*** Dataset ***

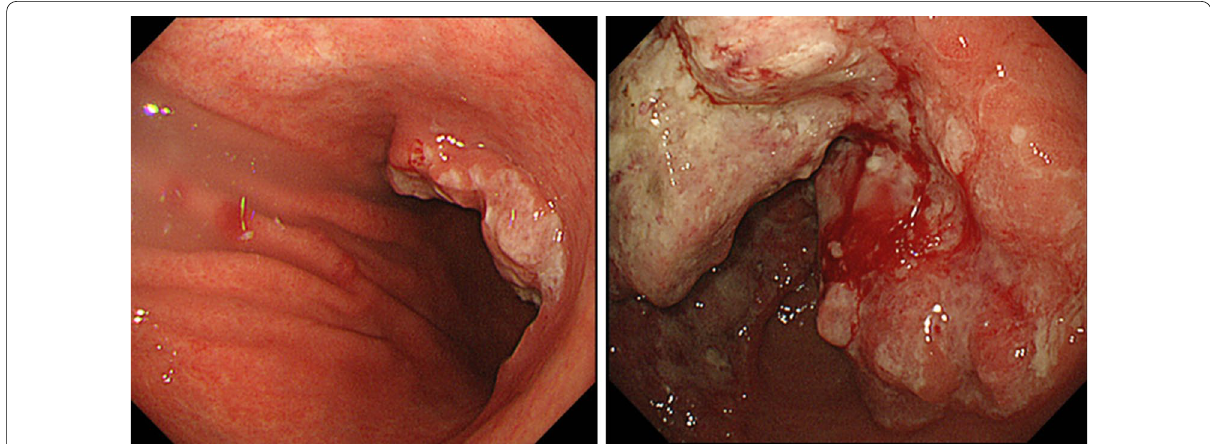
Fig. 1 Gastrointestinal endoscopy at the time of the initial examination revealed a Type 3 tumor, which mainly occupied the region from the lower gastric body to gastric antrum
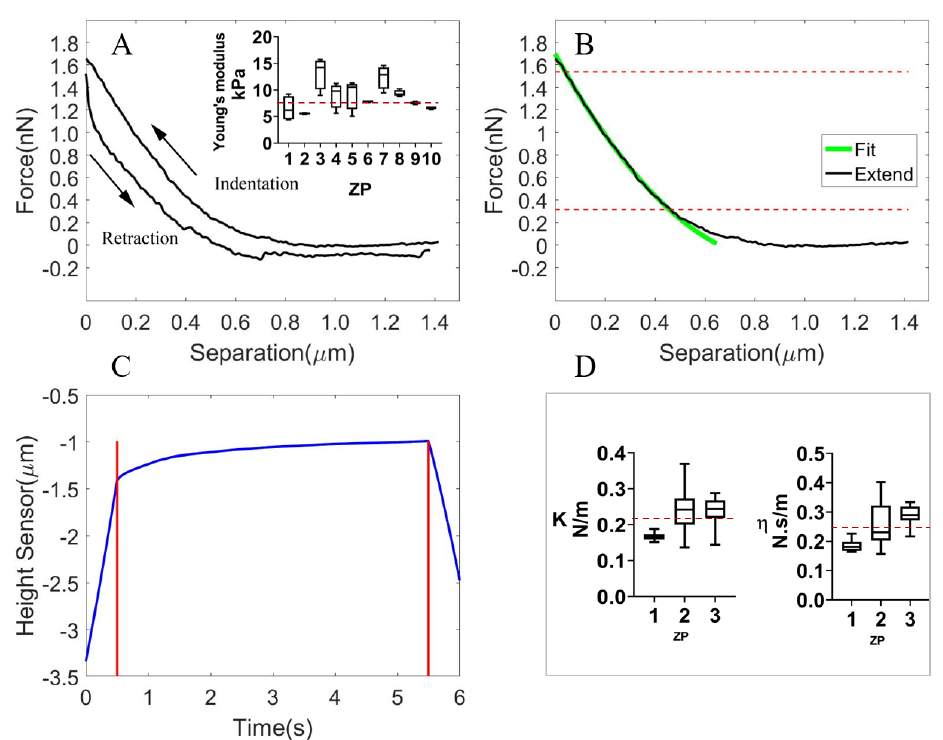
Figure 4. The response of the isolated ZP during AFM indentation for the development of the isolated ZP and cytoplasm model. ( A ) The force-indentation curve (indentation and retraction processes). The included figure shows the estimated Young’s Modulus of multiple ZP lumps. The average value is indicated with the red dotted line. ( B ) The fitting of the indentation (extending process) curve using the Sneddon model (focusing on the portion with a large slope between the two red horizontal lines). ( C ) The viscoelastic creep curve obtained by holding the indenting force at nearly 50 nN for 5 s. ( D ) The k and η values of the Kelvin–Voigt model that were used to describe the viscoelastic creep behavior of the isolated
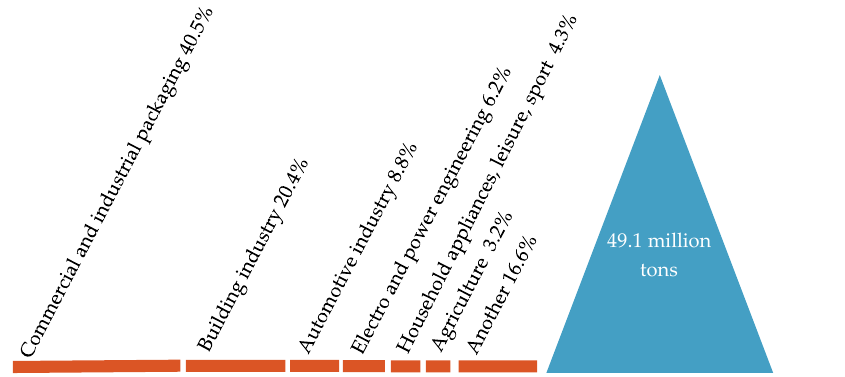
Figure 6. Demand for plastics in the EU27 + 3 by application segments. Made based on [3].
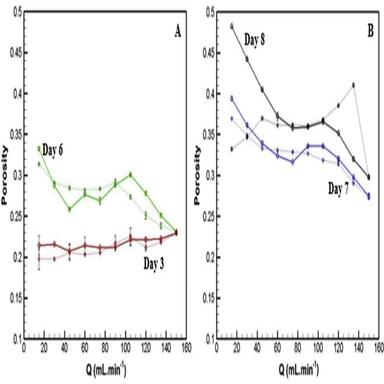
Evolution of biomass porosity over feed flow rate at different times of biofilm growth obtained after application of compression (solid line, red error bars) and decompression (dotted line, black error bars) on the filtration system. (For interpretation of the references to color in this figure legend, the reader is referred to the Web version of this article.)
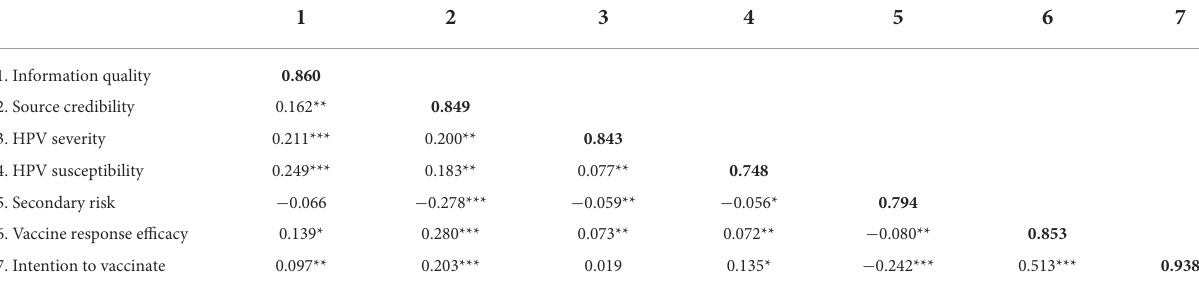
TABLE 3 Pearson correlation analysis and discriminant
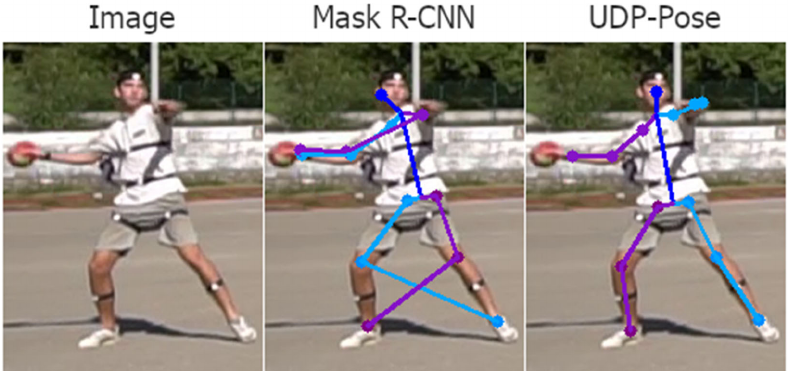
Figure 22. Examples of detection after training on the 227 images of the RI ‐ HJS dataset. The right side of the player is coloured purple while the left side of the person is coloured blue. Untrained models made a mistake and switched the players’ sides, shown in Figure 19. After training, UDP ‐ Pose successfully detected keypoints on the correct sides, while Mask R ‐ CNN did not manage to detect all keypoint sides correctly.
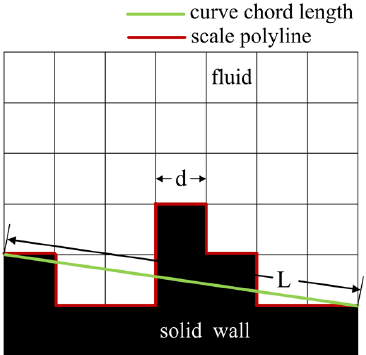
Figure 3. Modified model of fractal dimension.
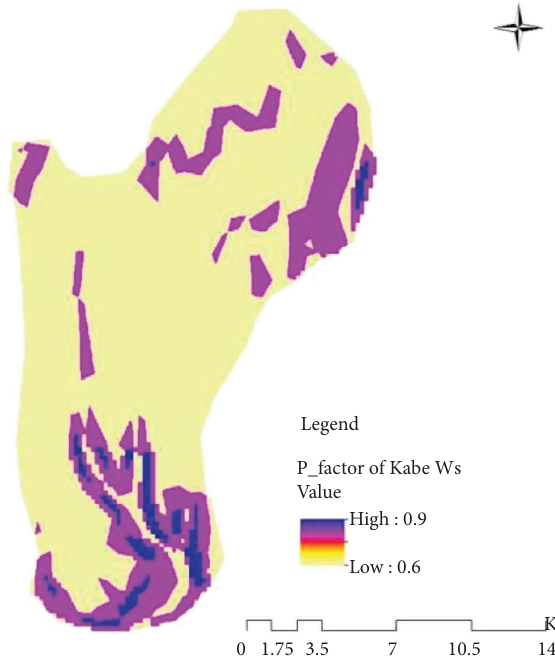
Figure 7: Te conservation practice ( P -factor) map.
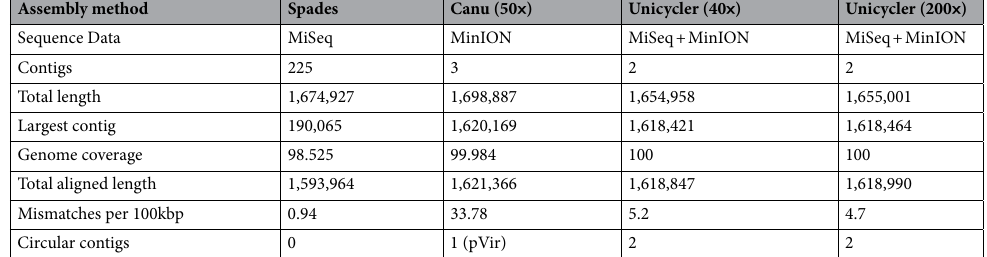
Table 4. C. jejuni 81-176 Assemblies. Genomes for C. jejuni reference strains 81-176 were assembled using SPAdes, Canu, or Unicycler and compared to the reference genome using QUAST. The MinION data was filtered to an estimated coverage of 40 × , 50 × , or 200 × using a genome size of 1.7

***

**What is expected:** Wherever the string "were" occurs in the entries, copy that whole line.

**Exercise response:**
Figure 4. The response of the isolated ZP during AFM indentation for the development of the isolated ZP and cytoplasm model. ( A ) The force-indentation curve (indentation and retraction processes). The included figure shows the estimated Young’s Modulus of multiple ZP lumps. The average value is indicated with the red dotted line. ( B ) The fitting of the indentation (extending process) curve using the Sneddon model (focusing on the portion with a large slope between the two red horizontal lines). ( C ) The viscoelastic creep curve obtained by holding the indenting force at nearly 50 nN for 5 s. ( D ) The k and η values of the Kelvin–Voigt model that were used to describe the viscoelastic creep behavior of the isolated
Table 4. C. jejuni 81-176 Assemblies. Genomes for C. jejuni reference strains 81-176 were assembled using SPAdes, Canu, or Unicycler and compared to the reference genome using QUAST. The MinION data was filtered to an estimated coverage of 40 × , 50 × , or 200 × using a genome size of 1.7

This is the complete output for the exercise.